___ SOURCE DATA
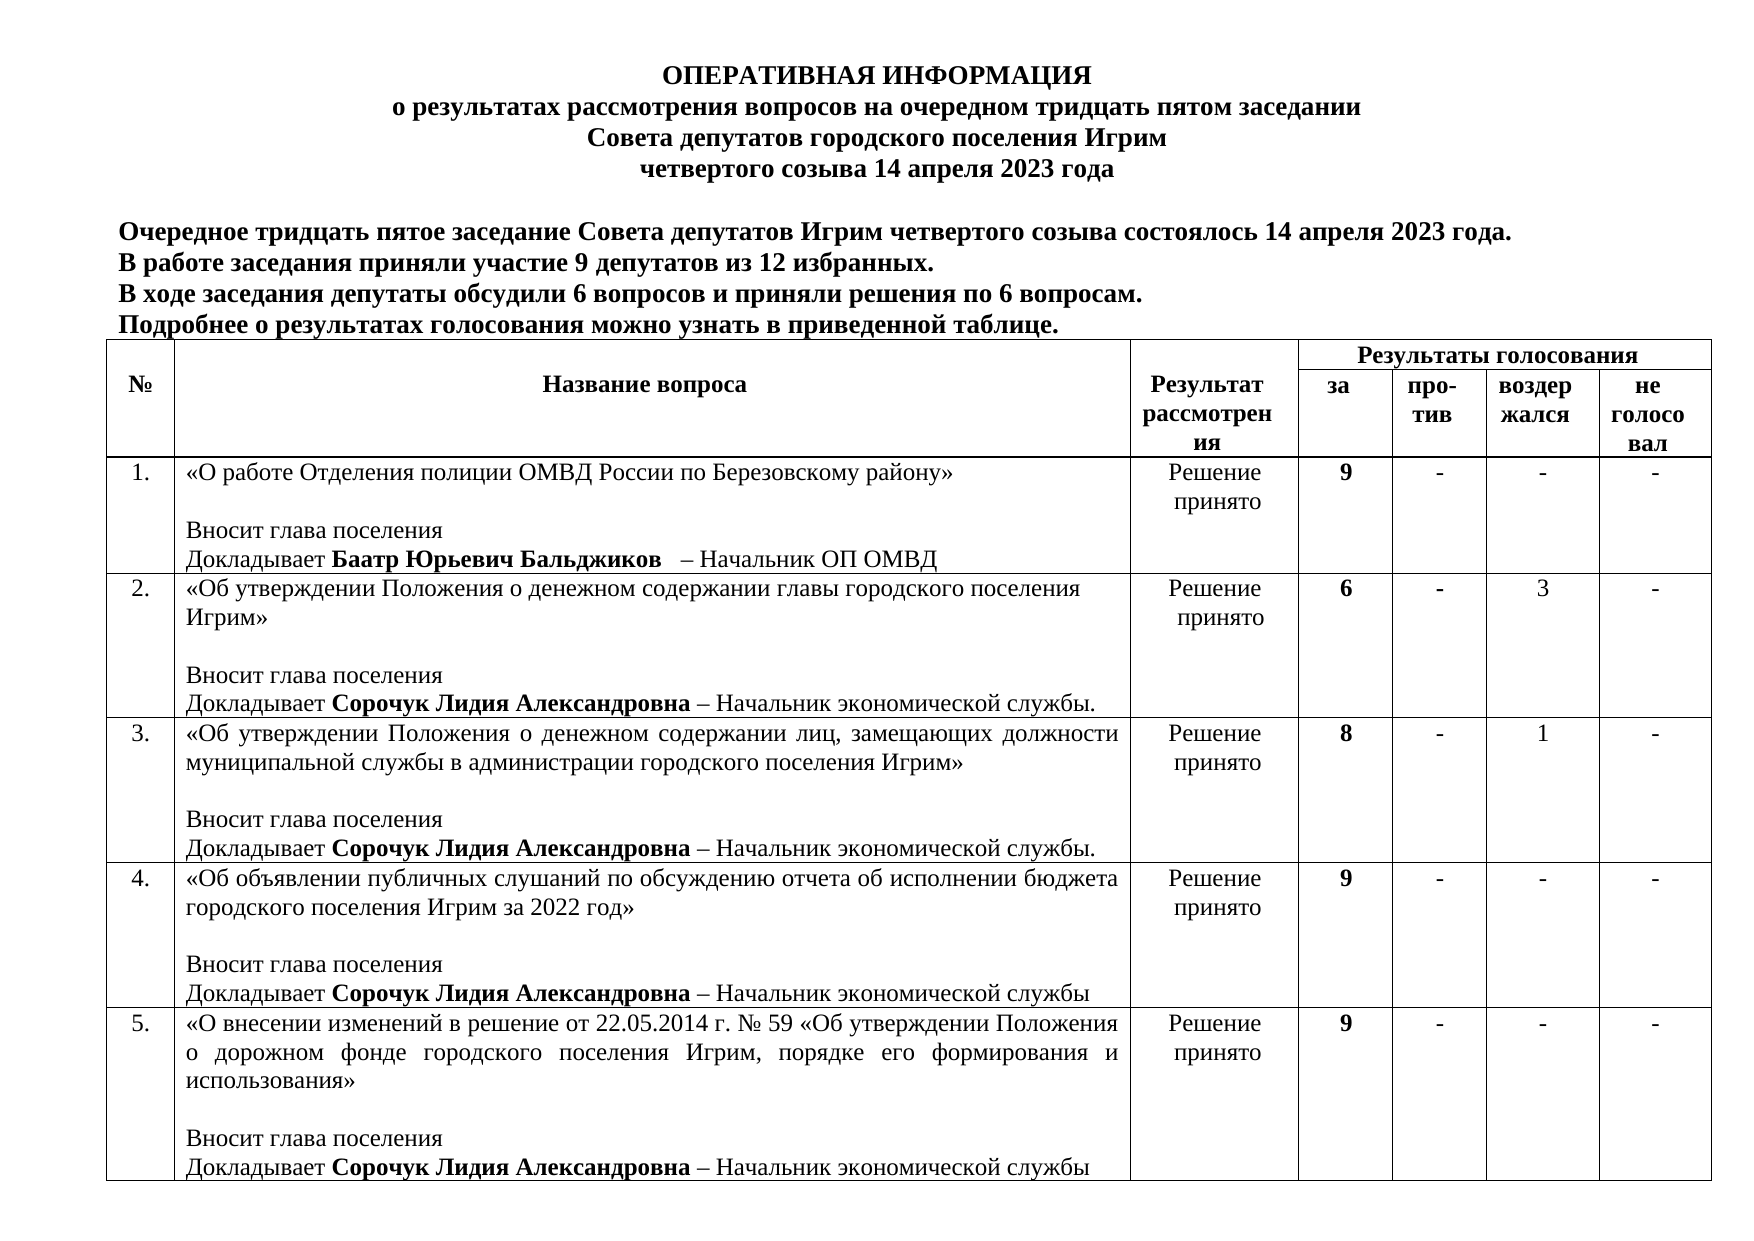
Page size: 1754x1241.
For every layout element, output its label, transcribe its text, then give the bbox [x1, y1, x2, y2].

table_cell 3 [1487, 574, 1599, 717]
table_cell «О внесении изменений в решение от 22.05.2014 г. № 59 «Об утверждении Положения о дорожном фонде городского поселения Игрим, порядке его формирования и использования» Вносит глава поселения Докладывает Сорочук Лидия Александровна – Начальник экономической службы [175, 1008, 1130, 1180]
list Подробнее о результатах голосования можно узнать в приведенной таблице. [118, 308, 1636, 339]
table_header № [107, 340, 174, 456]
table_cell «Об объявлении публичных слушаний по обсуждению отчета об исполнении бюджета городского поселения Игрим за 2022 год» Вносит глава поселения Докладывает Сорочук Лидия Александровна – Начальник экономической службы [175, 863, 1130, 1007]
table_cell про-тив [1393, 370, 1486, 456]
table_header Результаты голосования [1299, 340, 1711, 369]
table_cell - [1600, 718, 1711, 862]
table_cell - [1600, 863, 1711, 1007]
table_cell 9 [1299, 1008, 1392, 1180]
list Очередное тридцать пятое заседание Совета депутатов Игрим четвертого созыва состоялось 14 апреля 2023 года. [118, 215, 1636, 246]
table_cell 1. [107, 458, 174, 572]
table_cell Решение принято [1131, 718, 1298, 862]
list В работе заседания приняли участие 9 депутатов из 12 избранных. [118, 246, 1636, 277]
table_cell - [1393, 863, 1486, 1007]
table_cell - [1393, 574, 1486, 717]
table_cell Решение принято [1131, 458, 1298, 572]
table_header Название вопроса [175, 340, 1130, 456]
table_cell - [1600, 458, 1711, 572]
table_cell - [1393, 1008, 1486, 1180]
list ОПЕРАТИВНАЯ ИНФОРМАЦИЯ [118, 59, 1636, 90]
table_cell - [1487, 458, 1599, 572]
table_cell 5. [107, 1008, 174, 1180]
table_cell «Об утверждении Положения о денежном содержании главы городского поселения Игрим» Вносит глава поселения Докладывает Сорочук Лидия Александровна – Начальник экономической службы. [175, 574, 1130, 717]
table_header Результат рассмотрения [1131, 340, 1298, 456]
table_cell за [1299, 370, 1392, 456]
table_cell 1 [1487, 718, 1599, 862]
table_cell «О работе Отделения полиции ОМВД России по Березовскому району» Вносит глава поселения Докладывает Баатр Юрьевич Бальджиков – Начальник ОП ОМВД [175, 458, 1130, 572]
table_cell - [1487, 863, 1599, 1007]
table_cell Решение принято [1131, 574, 1298, 717]
table_cell 9 [1299, 863, 1392, 1007]
table_cell 8 [1299, 718, 1392, 862]
table_cell «Об утверждении Положения о денежном содержании лиц, замещающих должности муниципальной службы в администрации городского поселения Игрим» Вносит глава поселения Докладывает Сорочук Лидия Александровна – Начальник экономической службы. [175, 718, 1130, 862]
table_cell Решение принято [1131, 863, 1298, 1007]
table_cell 4. [107, 863, 174, 1007]
table_cell - [1393, 458, 1486, 572]
table_cell - [1600, 574, 1711, 717]
table_cell - [1600, 1008, 1711, 1180]
table_cell Решение принято [1131, 1008, 1298, 1180]
list В ходе заседания депутаты обсудили 6 вопросов и приняли решения по 6 вопросам. [118, 277, 1636, 308]
table_cell 3. [107, 718, 174, 862]
table_cell воздержался [1487, 370, 1599, 456]
list о результатах рассмотрения вопросов на очередном тридцать пятом заседании [118, 90, 1636, 121]
table_cell не голосовал [1600, 370, 1711, 456]
list Совета депутатов городского поселения Игрим [118, 121, 1636, 152]
table_cell - [1487, 1008, 1599, 1180]
list четвертого созыва 14 апреля 2023 года [118, 152, 1636, 184]
table_cell 9 [1299, 458, 1392, 572]
table_cell - [1393, 718, 1486, 862]
table_cell 6 [1299, 574, 1392, 717]
table_cell 2. [107, 574, 174, 717]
______
WORK TASK:
Take every line above that includes "Лидия" and list it.

ANSWER TO THE PROBLEM:
table_cell «О внесении изменений в решение от 22.05.2014 г. № 59 «Об утверждении Положения о дорожном фонде городского поселения Игрим, порядке его формирования и использования» Вносит глава поселения Докладывает Сорочук Лидия Александровна – Начальник экономической службы [175, 1008, 1130, 1180]
table_cell «Об объявлении публичных слушаний по обсуждению отчета об исполнении бюджета городского поселения Игрим за 2022 год» Вносит глава поселения Докладывает Сорочук Лидия Александровна – Начальник экономической службы [175, 863, 1130, 1007]
table_cell «Об утверждении Положения о денежном содержании главы городского поселения Игрим» Вносит глава поселения Докладывает Сорочук Лидия Александровна – Начальник экономической службы. [175, 574, 1130, 717]
table_cell «Об утверждении Положения о денежном содержании лиц, замещающих должности муниципальной службы в администрации городского поселения Игрим» Вносит глава поселения Докладывает Сорочук Лидия Александровна – Начальник экономической службы. [175, 718, 1130, 862]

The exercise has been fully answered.